Les députés européens ont adopté mercredi une loi, baptisée "directive retour". Elle a pour objectif de faciliter les départs volontaires des ressortissants
étrangers en situation irrégulière dans l'UE. Dans le cas contraire, elle prévoit aussi leur expulsion avec une durée de
rétention maximale de 18 mois et un bannissement de cinq ans après
expulsion. Elle n'interdit pas l'expulsion des mineurs.
De nombreuses contestations se font entendre. Certains reprochent une perte de liberté des Etats :
"Actuellement, n'importe quel pays de l'UE est en mesure de renforcer sa législation. Le vote d'aujourd'hui l'empêchera de le faire au-delà de certains standards minimaux".
Monseigneur Agostino Marchetto, secrétaire du Conseil pontifical pour la pastorale des migrants et des personnes en déplacement s'est exprimé sur la question en précisant qu'il ne parlait pas au nom de l'Eglise, mais en son nom propre :
"Je ne pense pas que nous soyons hostiles à la volonté européenne de réguler les flux migratoires, mais pas au prix d’une orientation à la baisse sur la question des droits de l’homme".
Après avoir rappelé combien il respectait les responsabilités temporelles, il précise néanmoins une tendance européenne au "durcissement" des peines pour tous les citoyens :
"Les citoyens des pays tiers, tout comme les citoyens communautaires, ne devraient pas être privés de la liberté personnelle, ou sujets de peines de détention, à cause d’infractions de type administratif".
Il conclut par un juste rappel des fondements culturels abandonnés par l'Europe :
"Je comprends que les flux migratoires actuels créent de plus grandes difficultés, mais je note avec beaucoup de tristesse un affaiblissement des valeurs qui, après la Seconde Guerre mondiale, avaient conduit à la rédaction de la Charte des droits authentiques de l’homme.
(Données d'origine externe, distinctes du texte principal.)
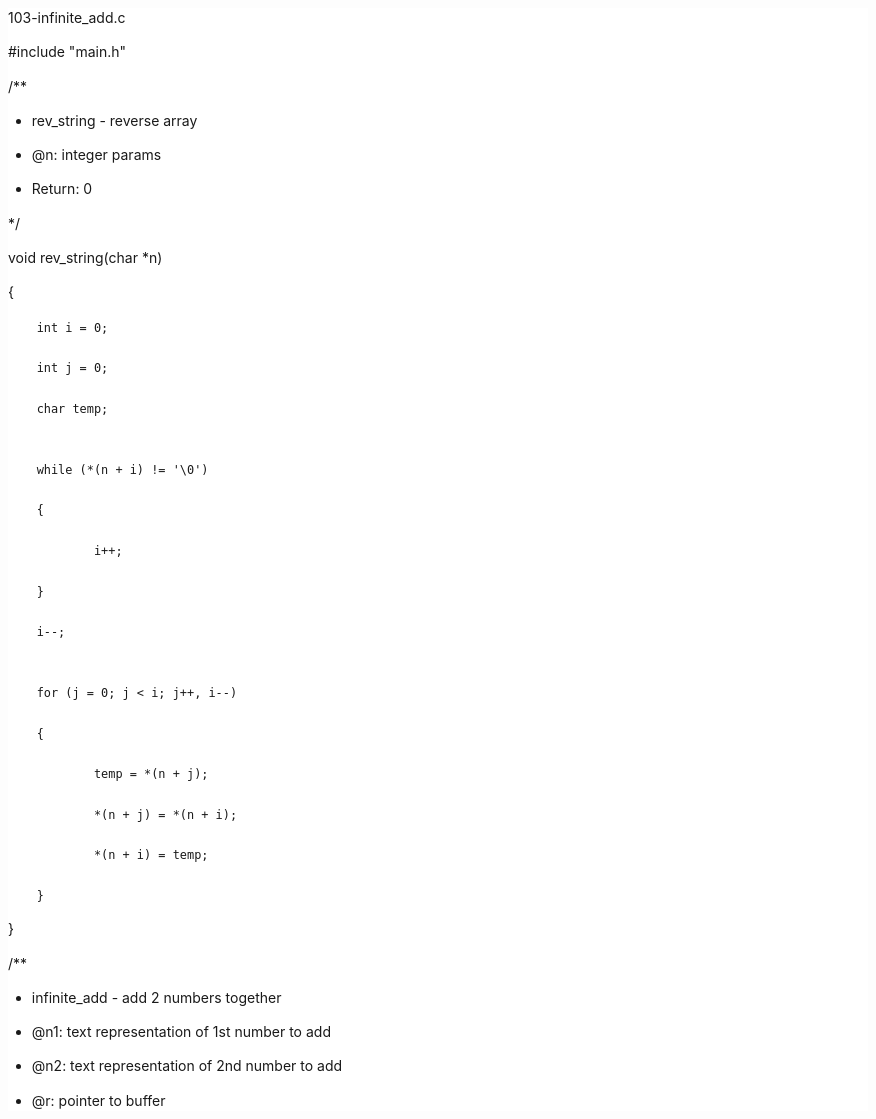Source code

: 




103-infinite_add.c


#include "main.h"


/**

 * rev_string - reverse array

 * @n: integer params

 * Return: 0

 */


void rev_string(char *n)

{

        int i = 0;

        int j = 0;

        char temp;


        while (*(n + i) != '\0')

        {

                i++;

        }

        i--;


        for (j = 0; j < i; j++, i--)

        {

                temp = *(n + j);

                *(n + j) = *(n + i);

                *(n + i) = temp;

        }

}


/**

 * infinite_add - add 2 numbers together

 * @n1: text representation of 1st number to add

 * @n2: text representation of 2nd number to add

 * @r: pointer to buffer
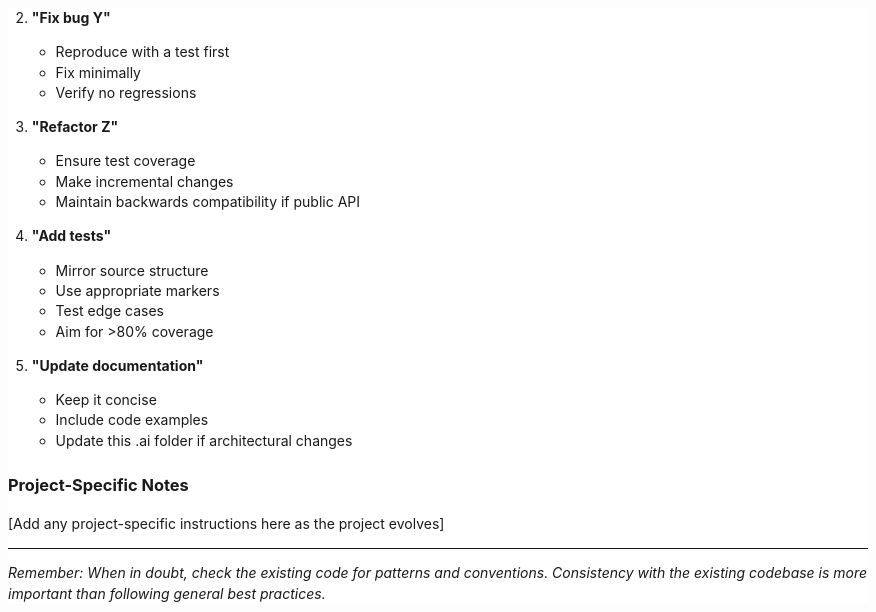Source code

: 2. **"Fix bug Y"**
   - Reproduce with a test first
   - Fix minimally
   - Verify no regressions

3. **"Refactor Z"**
   - Ensure test coverage
   - Make incremental changes
   - Maintain backwards compatibility if public API

4. **"Add tests"**
   - Mirror source structure
   - Use appropriate markers
   - Test edge cases
   - Aim for >80% coverage

5. **"Update documentation"**
   - Keep it concise
   - Include code examples
   - Update this .ai folder if architectural changes

### Project-Specific Notes

[Add any project-specific instructions here as the project evolves]

---

*Remember: When in doubt, check the existing code for patterns and conventions. Consistency with the existing codebase is more important than following general best practices.*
Un supplément d’âme est donc nécessaire, y compris pour l’Union européenne. Un coup de rein pour dépasser la limite sous laquelle il n’y a plus d’humanisme…Si l’on ne réussit pas, se confirmerait notre préoccupation pour l’avenir : si l’Europe perd son rôle de porte-drapeau des droits humains authentique, avec des applications à l’intérieur même de l’Europe, qu’est-ce qui lui restera dans le contexte des grandes puissances existantes ou émergentes ? Le produit intérieur brut pourra-t-il suffire ? Nous ne devons à aucun prix criminaliser les migrants pour le seul fait qu’ils sont des migrants".
Monseigneur Marchetto reste à sa place d'homme d'Église sans se prononcer sur le prudentiel en s'abstenant de juger du bien-fondé politique ou sociale de ces décisions et ses propos ne contredisent évidemment pas la Doctrine sociale de l'Église : il reconnaît le droit des États à gérer les flux migratoires (CDSE par. 298) et insiste, comme Benoît XVI le fit, sur leur devoir inconditionnel de respecter la dignité de la personne humaine (CDSE par. 108 et suivants).
Mais surtout, l'Union européenne y est montrée du doigt car les mesures adoptées sont jugées trop fortes (détention jusqu'à 18 mois) au regard d' "infractions de type administratif" : la dureté et le manque de respect des "droits humains fondamentaux" (au sens de la doctrine sociale de l'Eglise et de Benoît XVI) par l'UE même pour ses propres ressortissants "préoccupent" le prélat et... bien d'autres.
C'est bien cet avertissement qui devrait nous préoccuper aussi : l'Europe, sans âme et sans fondements moraux, perd progressivement ses références humaines qu'elle doit à ses racines chrétiennes. Elle est ainsi engagée sur une voie qui renie de plus en plus la dignité de la personne humaine, un des piliers de la Doctrine sociale de l'Église. Et ses errements nous concernent.